Exercise
The lines needed are those from the start of the records through the line holding "1 colher de sopa de canela em pó para", each copied exactly.

Provided information

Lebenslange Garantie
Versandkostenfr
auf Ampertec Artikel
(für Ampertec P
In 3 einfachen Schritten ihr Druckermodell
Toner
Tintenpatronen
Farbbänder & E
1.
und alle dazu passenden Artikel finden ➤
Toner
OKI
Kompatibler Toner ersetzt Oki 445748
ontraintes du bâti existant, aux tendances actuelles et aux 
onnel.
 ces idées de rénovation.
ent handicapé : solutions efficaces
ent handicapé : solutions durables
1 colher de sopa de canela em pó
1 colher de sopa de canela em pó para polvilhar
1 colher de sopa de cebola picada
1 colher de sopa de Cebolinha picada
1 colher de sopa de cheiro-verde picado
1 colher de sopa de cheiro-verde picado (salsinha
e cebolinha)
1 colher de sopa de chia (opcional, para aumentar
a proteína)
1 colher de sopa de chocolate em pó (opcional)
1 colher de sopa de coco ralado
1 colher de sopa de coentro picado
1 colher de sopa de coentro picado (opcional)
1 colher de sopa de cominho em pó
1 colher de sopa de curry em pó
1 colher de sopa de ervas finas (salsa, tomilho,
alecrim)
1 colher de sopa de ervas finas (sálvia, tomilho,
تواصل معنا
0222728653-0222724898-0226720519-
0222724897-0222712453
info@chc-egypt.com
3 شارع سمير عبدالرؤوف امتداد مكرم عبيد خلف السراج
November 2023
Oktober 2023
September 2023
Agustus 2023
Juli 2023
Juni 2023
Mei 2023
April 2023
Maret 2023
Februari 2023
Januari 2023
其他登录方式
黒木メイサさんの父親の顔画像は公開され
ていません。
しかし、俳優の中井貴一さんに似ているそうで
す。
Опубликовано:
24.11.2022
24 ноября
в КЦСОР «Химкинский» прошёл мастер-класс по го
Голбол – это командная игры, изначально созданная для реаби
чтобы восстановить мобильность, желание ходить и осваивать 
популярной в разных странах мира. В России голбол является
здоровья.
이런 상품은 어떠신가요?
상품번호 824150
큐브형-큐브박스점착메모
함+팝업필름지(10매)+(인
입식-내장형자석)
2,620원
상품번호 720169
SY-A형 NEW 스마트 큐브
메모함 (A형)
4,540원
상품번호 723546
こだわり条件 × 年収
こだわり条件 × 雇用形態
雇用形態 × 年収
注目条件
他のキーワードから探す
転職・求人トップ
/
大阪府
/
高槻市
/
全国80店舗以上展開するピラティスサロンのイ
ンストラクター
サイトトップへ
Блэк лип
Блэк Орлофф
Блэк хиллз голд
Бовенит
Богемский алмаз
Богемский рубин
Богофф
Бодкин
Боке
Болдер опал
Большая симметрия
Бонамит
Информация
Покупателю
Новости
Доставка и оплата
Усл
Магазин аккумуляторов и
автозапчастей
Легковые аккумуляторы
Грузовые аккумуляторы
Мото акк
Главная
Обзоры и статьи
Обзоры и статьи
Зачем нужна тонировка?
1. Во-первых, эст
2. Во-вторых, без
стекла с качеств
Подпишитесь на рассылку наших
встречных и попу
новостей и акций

Your solution
Lebenslange Garantie
Versandkostenfr
auf Ampertec Artikel
(für Ampertec P
In 3 einfachen Schritten ihr Druckermodell
Toner
Tintenpatronen
Farbbänder & E
1.
und alle dazu passenden Artikel finden ➤
Toner
OKI
Kompatibler Toner ersetzt Oki 445748
ontraintes du bâti existant, aux tendances actuelles et aux 
onnel.
 ces idées de rénovation.
ent handicapé : solutions efficaces
ent handicapé : solutions durables
1 colher de sopa de canela em pó
1 colher de sopa de canela em pó para polvilhar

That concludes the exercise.